Custom Data Inference - Githubissues

mli0603 / stereo-transformer

Revisiting Stereo Depth Estimation From a Sequence-to-Sequence Perspective with Transformers. (ICCV 2021 Oral)

Apache License 2.0

666 stars 106 forks source link

Custom Data Inference #28

Open aakash26 opened 3 years ago

aakash26 commented 3 years ago

Hi authors, Thanks for providing the code for training and inference. I wanted to run the STTR on custom frames to see the depth output required. As seen in training data, we need to provide along with stereo images the occlusion map and initial disparity. Do you have any suggestions or algorithms that we can use to get the occlusion information from stereo images to run STTR on custom data?

Thanks and Regards Aakash Rajpal

mli0603 commented 3 years ago

Hi @aakash26, thanks for reaching out. As mentioned in Q&A item 3, there are two types of occlusion, 1) at left image border, 2) at left border of objects.

If you have disparities from both images (such as Scene Flow or Middlebury), you can easily identify these regions using script here.
If you only have one disparity, you can easily identify the 1) left border occlusion easily be checking if corresponding pixels will be negative in the right image, which is already implemented in the same script. For 2) left border occlusion, I think you are out of luck. This is the problem with KITTI dataset as well, where left object borders are not identified at all. If you trust the output from STTR, I guess you can run STTR on your data first and get occlusion information. Then assume this is correct and exclude them from training. But I understand this is far from ideal...

I hope this helps!

aakash26 commented 3 years ago

Hi @mli0603, thanks for providing the information and explanation. I have both disparities (depth map), however now when trying to run inference on custom videos I am not sure where and when to provide occlusion mask as the inference example given in collab or normal is based on KITTI dataset which consists of disparity+occlusion combined in one image file. But for Custom videos how do I run the inference, as with the provided inference script the output disparities are poor and unusable. Could you please guide me for inference only? Also, for custom videos, which pretrained weights would be better to use?
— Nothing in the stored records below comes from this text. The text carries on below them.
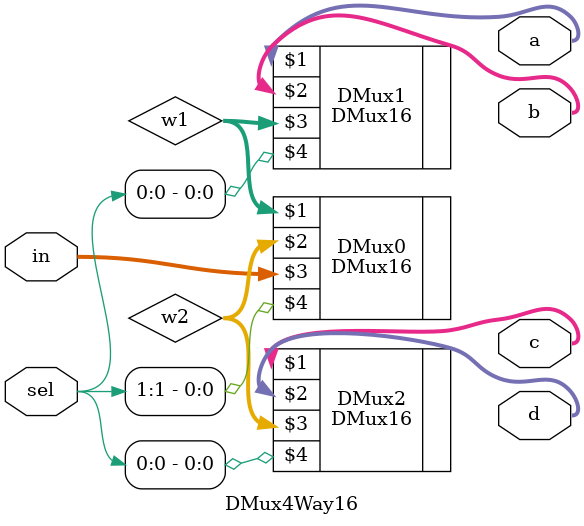
<source format=v>
/* módulo DMux4Way16 */
/* Leonardo Vecchi Meirelles - 12011ECP002 */

`ifndef _DMux4Way16_
`define _DMux4Way16_
`include "DMux16.v"

module DMux4Way16(a, b, c, d, in, sel);
    input [15:0] in; 
    input [1:0] sel;
    output [15:0] a, b, c, d;
    wire [15:0] w1, w2;

    DMux16 DMux0(w1, w2, in, sel[1]);
    DMux16 DMux1(a, b, w1, sel[0]);
    DMux16 DMux2(c, d, w2, sel[0]);



    // Descrição de conexões internas do módulo

endmodule

`endif
</source>
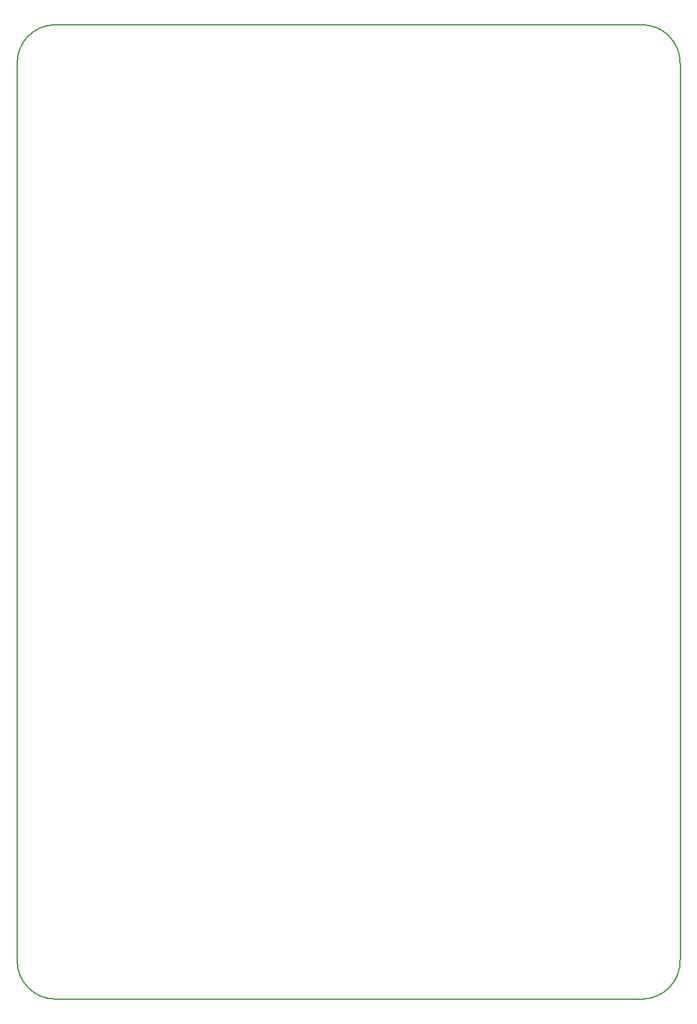
<source format=gbr>
G04 #@! TF.FileFunction,Profile,NP*
%FSLAX46Y46*%
G04 Gerber Fmt 4.6, Leading zero omitted, Abs format (unit mm)*
G04 Created by KiCad (PCBNEW 4.0.6) date 04/14/18 17:05:04*
%MOMM*%
%LPD*%
G01*
G04 APERTURE LIST*
%ADD10C,0.100000*%
%ADD11C,0.150000*%
G04 APERTURE END LIST*
D10*
D11*
X140462000Y-191770000D02*
X136017000Y-191770000D01*
X145415000Y-186563000D02*
X145415000Y-186055000D01*
X140462000Y-191770000D02*
G75*
G03X145415000Y-186563000I-127000J5080000D01*
G01*
X145415000Y-140970000D02*
X145415000Y-186055000D01*
X62230000Y-191770000D02*
X136017000Y-191770000D01*
X57150000Y-186690000D02*
X57150000Y-140970000D01*
X57150000Y-186690000D02*
G75*
G03X62230000Y-191770000I5080000J0D01*
G01*
X62230000Y-62230000D02*
G75*
G03X57150000Y-67310000I0J-5080000D01*
G01*
X145415000Y-67310000D02*
G75*
G03X140335000Y-62230000I-5080000J0D01*
G01*
X57150000Y-67310000D02*
X57150000Y-140970000D01*
X140335000Y-62230000D02*
X62230000Y-62230000D01*
X145415000Y-140970000D02*
X145415000Y-67310000D01*
M02*

</source>
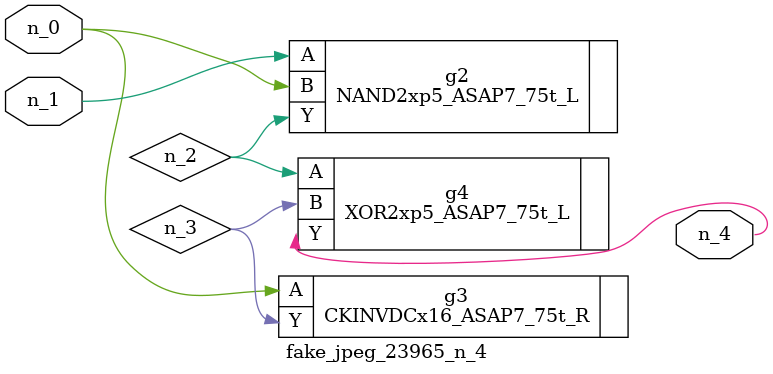
<source format=v>
module fake_jpeg_23965_n_4 (n_0, n_1, n_4);

input n_0;
input n_1;

output n_4;

wire n_2;
wire n_3;

NAND2xp5_ASAP7_75t_L g2 ( 
.A(n_1),
.B(n_0),
.Y(n_2)
);

CKINVDCx16_ASAP7_75t_R g3 ( 
.A(n_0),
.Y(n_3)
);

XOR2xp5_ASAP7_75t_L g4 ( 
.A(n_2),
.B(n_3),
.Y(n_4)
);


endmodule
</source>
mli0603 commented 3 years ago

Hi @aakash26,

Is your dataset similar to KITTI?

If so, you can use the KITTI pretrained weights.
If not, you should use the Scene Flow pretrained weights. This one provides better generalization.

aakash26 commented 3 years ago

Hi @mli0603 ,

Thanks for the reply. My dataset is not similar to KITTI but more similar to the SCENE_FLOW dataset as you provided in sample_data and hence I am using Scene Flow pretrained weights. However, my question is for this dataset can you provide an inference script or some idea on how to use the STTR model. The only provided inference script is for KITTI dataset which is different with it's disparity and occlusion images. Thanks again for sharing the code.

Regards Aakash

Rashfu commented 2 years ago

Hi, @mli0603 . I'm curious about why the data format of KITTI and SCARED is different, because both are provided with stereo GT depth. In your code, KITTI ones is provided with disp_occ, SCARED ones is provided with occ_mask where 128 represents the occlusion. Could you explain the reason and give me some advice on how to process SCARED dataset to get the format as yours?